LLM-based Semantic Search for Conversational Queries in E-commerce
Emad Siddiqui, Venkatesh Terikuti, Xuan Lu
TL;DR
This work tackles the challenge of conversational search in e-commerce by integrating LLM-generated synthetic data to fine-tune a domain-specific embedding that captures semantic product relationships, with a separate generative model that converts natural-language queries into structured constraints. The framework combines similarity-based retrieval with constraint-based filtering, implemented via FAISS indexing and a Flan-T5-small-based filter extractor, to improve precision and recall on a real-world catalog. Evaluations on a held-out test set derived from the Amazon ESCI data show meaningful gains over diverse baselines, and the authors release a large synthetic-query dataset and a constrained evaluation benchmark to support future research.
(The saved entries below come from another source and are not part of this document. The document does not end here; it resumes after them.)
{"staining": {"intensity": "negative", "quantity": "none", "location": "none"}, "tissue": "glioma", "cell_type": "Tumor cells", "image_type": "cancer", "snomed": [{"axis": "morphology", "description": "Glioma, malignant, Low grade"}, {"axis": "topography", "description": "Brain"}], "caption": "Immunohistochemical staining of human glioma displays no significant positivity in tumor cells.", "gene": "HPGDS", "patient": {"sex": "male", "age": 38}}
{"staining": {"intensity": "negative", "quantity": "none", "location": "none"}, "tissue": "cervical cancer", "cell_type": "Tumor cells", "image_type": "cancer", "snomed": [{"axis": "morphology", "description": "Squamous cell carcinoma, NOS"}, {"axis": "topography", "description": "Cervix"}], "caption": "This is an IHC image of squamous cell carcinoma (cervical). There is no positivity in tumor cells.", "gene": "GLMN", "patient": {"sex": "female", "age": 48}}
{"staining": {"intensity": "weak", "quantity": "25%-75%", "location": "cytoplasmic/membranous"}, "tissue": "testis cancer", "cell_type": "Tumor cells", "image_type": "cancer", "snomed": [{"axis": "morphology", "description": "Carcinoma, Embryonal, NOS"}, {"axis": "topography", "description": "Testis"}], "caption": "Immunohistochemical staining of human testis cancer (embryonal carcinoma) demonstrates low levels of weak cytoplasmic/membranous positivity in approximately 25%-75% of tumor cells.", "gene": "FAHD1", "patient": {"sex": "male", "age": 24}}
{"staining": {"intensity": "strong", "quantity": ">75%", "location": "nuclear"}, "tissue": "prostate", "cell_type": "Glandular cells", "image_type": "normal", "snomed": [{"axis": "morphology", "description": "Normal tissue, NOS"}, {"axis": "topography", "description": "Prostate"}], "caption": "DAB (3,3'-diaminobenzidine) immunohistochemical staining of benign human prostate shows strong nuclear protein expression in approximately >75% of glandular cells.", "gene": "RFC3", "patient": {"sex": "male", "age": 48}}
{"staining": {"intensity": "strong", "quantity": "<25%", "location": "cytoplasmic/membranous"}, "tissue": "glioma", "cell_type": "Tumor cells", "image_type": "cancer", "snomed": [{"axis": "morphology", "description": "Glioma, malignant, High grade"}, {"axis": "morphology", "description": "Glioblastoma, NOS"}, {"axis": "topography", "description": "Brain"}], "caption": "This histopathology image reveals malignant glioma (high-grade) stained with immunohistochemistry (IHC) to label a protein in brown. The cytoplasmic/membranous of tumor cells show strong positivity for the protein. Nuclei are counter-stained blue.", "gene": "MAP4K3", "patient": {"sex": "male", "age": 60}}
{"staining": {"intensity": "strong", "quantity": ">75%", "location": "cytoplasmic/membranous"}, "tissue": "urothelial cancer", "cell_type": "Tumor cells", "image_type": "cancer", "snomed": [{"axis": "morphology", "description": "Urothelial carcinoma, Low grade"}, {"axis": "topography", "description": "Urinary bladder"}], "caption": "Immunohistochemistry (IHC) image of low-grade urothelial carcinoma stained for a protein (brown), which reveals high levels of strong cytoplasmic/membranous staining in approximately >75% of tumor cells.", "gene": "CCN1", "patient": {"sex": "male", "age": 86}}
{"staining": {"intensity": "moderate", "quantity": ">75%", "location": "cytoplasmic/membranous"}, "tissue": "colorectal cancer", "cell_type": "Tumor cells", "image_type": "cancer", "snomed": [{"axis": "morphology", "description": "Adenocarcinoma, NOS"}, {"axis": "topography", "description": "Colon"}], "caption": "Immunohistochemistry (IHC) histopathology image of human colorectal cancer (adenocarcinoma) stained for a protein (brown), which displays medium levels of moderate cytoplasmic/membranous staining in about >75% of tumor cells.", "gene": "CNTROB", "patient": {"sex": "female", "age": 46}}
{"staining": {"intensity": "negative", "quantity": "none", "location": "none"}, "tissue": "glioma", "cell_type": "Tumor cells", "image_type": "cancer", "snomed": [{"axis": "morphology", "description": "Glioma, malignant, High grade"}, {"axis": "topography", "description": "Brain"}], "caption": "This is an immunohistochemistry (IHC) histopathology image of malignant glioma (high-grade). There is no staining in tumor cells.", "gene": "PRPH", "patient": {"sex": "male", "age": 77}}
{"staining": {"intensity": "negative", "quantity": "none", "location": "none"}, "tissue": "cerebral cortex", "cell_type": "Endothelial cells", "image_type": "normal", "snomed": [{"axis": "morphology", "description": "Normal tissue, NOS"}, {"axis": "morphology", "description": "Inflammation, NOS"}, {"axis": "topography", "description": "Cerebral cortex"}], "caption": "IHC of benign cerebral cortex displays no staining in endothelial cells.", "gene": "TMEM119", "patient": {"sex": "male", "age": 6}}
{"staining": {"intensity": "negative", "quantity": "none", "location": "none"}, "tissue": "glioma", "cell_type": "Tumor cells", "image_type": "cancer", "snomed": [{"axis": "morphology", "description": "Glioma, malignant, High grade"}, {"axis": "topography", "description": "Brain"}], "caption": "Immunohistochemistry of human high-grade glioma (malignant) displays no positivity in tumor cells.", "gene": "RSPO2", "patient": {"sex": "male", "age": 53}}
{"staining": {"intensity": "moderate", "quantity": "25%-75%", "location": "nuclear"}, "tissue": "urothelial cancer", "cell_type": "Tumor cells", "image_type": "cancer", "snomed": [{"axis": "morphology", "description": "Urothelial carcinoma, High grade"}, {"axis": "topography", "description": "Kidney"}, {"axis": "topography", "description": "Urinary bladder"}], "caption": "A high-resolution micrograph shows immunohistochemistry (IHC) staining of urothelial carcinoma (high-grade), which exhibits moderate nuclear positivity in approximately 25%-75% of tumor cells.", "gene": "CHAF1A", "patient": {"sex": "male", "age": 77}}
The approach demonstrates practical impact for scalable, constraint-aware semantic search in e-commerce, and provides a flexible architecture that can extend across categories and catalogs with adjustable threshold mappings for qualitative constraints.
Abstract
Conversational user queries are increasingly challenging traditional e-commerce platforms, whose search systems are typically optimized for keyword-based queries. We present an LLM-based semantic search framework that effectively captures user intent from conversational queries by combining domain-specific embeddings with structured filters. To address the challenge of limited labeled data, we generate synthetic data using LLMs to guide the fine-tuning of two models: an embedding model that positions semantically similar products close together in the representation space, and a generative model for converting natural language queries into structured constraints. By combining similarity-based retrieval with constraint-based filtering, our framework achieves strong precision and recall across various settings compared to baseline approaches on a real-world dataset.